Inúmeras pessoas dirigiam-se a sua casa, umas à procura de aconselhamento espiritual, outras para ver e ouvir a ‘Santinha de Balazar’, outras, por certo, com aquela curiosidade ‘mórbida’ em busca do extraordinário, outras talvez para verem como era e dizerem como foi. A todos acolhia com um sorriso a esconder o persistente sofrimento, e, embora não fosse “exaltada nem fácil a dar conselhos”, a todos desafiava à santidade, a todos falava de Deus e apelava à conversão, a todos recomendava um amor concreto à Eucaristia, fonte da sua coragem e alimento da sua fé, a todos deixou um património imenso de orações a demonstrar o seu grande amor aos Sacrários de todo o mundo, sobretudo aos mais esquecidos e abandonados. Tinha um coração agradecido, cheio de amor abrangente e universal, vivia muito comprometida com a sorte dos outros, sobretudo dos pecadores.

Escreveu um diário, ditou a sua bibliografia, escreveu cartas e orações, intrigou uns e noutros provocou admiração e respeito dando-lhes azo a belos testemunhos escritos. A excelência dos seus escritos levou o P. Mariano Pinho, Jesuíta, a dizer que “Nenhum artista soube dizer coisas tão belas (…) coisas verdadeiramente admiráveis.
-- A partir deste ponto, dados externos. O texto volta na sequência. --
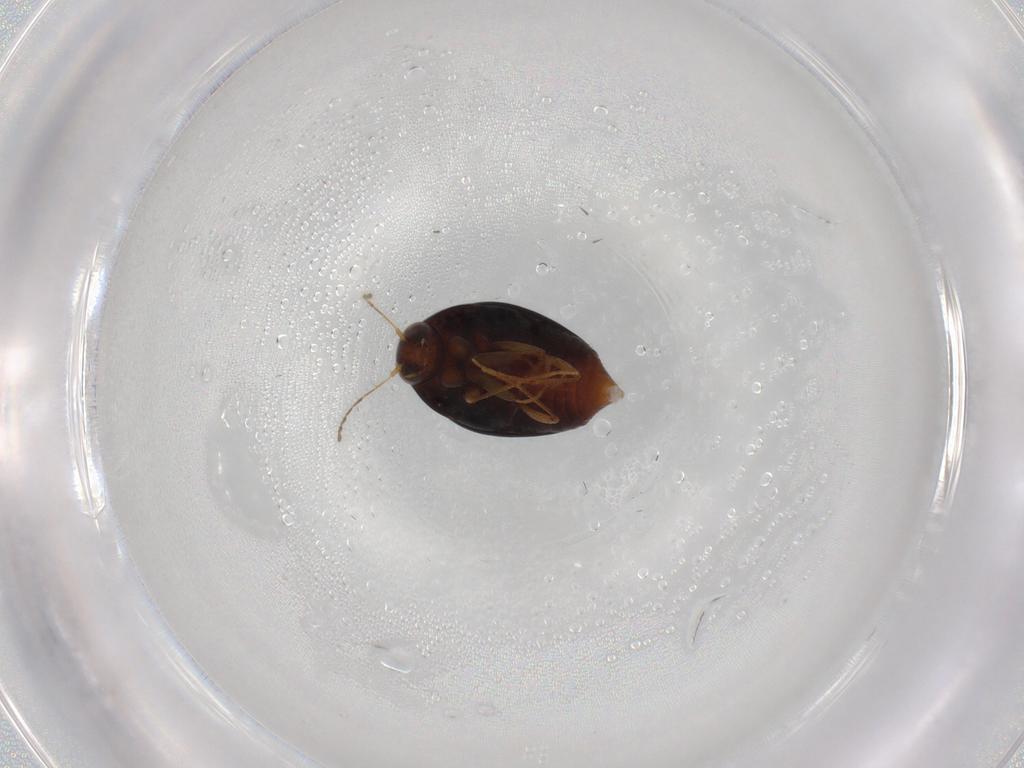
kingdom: Animalia
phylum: Arthropoda
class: Insecta
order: Coleoptera
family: Staphylinidae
Os poetas, mesmo os mais ilustres, teriam gostado de atingir aquelas alturas de intensidade, de emoção, de simplicidade e de beleza”. É tida como uma de entre as maiores figuras místicas de toda a história da Igreja.

Fez vários pedidos à Santa Sé no sentido de que fosse realizada a Consagração do mundo ao Imaculado Coração de Maria, o que Pio XII fez, numa mensagem transmitida, a partir de Fátima, nos 25 anos das Aparições. Este ato foi repetido na Basílica de São Pedro, no Vaticano, a 8 de dezembro do mesmo ano. A partir de 1942, deixou de se alimentar, viveu em completo jejum e total anúria, sentia o sofrimento da fome e da sede, mas o seu físico tudo rejeitava. Durante treze anos apenas se alimentava com a comunhão eucarística, diária.
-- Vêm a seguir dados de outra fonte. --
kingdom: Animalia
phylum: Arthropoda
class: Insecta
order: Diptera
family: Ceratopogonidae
Antes de falecer, escreveu o epitáfio que gostaria ficasse sobre a sua campa. E lá se encontra, assim: “Pecadores: Se as cinzas do meu corpo vos tem utilidade para vos salvardes, aproximai-vos, passai por cima delas, calcai-as até que desapareçam, mas não pequeis mais, não ofendais mais o nosso Jesus. Pecadores, tantas coisas quereria dizer-vos! Não me chegava este grande cemitério para as escrever!… Convertei-vos! Não ofendais a Jesus, não queirais perdê-Lo eternamente! Ele é tão bom! Basta de pecar! Amai-O! Amai-O!».

Treze anos antes de morrer, escrevia: “Desejo ser sepultada, se for possível, com o rosto voltado para o sacrário da nossa igreja; pois como em vida sempre desejei unir-me a Jesus sacramentado e olhar para o sagrado Tabernáculo, assim também depois da minha morte desejo continuar a velá-lo, conservando-me voltada para ele. Sei que com os olhos do meu corpo já não verei a Jesus, mas desejo ser colocada naquela posição, para demonstrar o amor que sinto pela sagrada Eucaristia”. Foi beatificada em 25 de abril de 2004.
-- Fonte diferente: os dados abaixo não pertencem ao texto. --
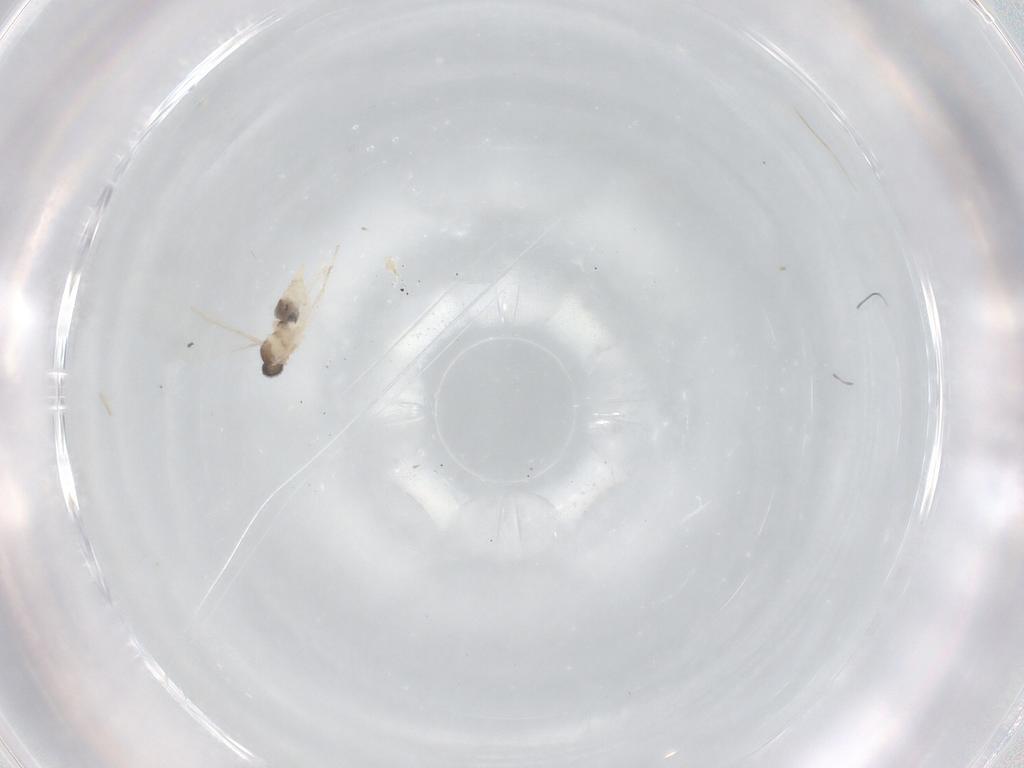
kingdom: Animalia
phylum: Arthropoda
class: Insecta
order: Diptera
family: Cecidomyiidae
Alexandrina é um “fruto maduro da graça e da liberdade”, é um “dom de Cristo à sua Igreja e ao mundo”, é uma cidadã universal, sem fronteiras. Por isso, Balazar continua a ser um ponto de convergência, um centro eucarístico e de reconciliação, um santuário onde chega muita gente, de perto e de longe, muita dela com feridas e dores no corpo e na alma. E se, em certos dias, há multidões agradecidas a celebrar a fé, noutros há gente que procura o silêncio para se encontrar consigo mesma e com Deus. Ali ecoa o mistério de Deus e a grandeza dos simples!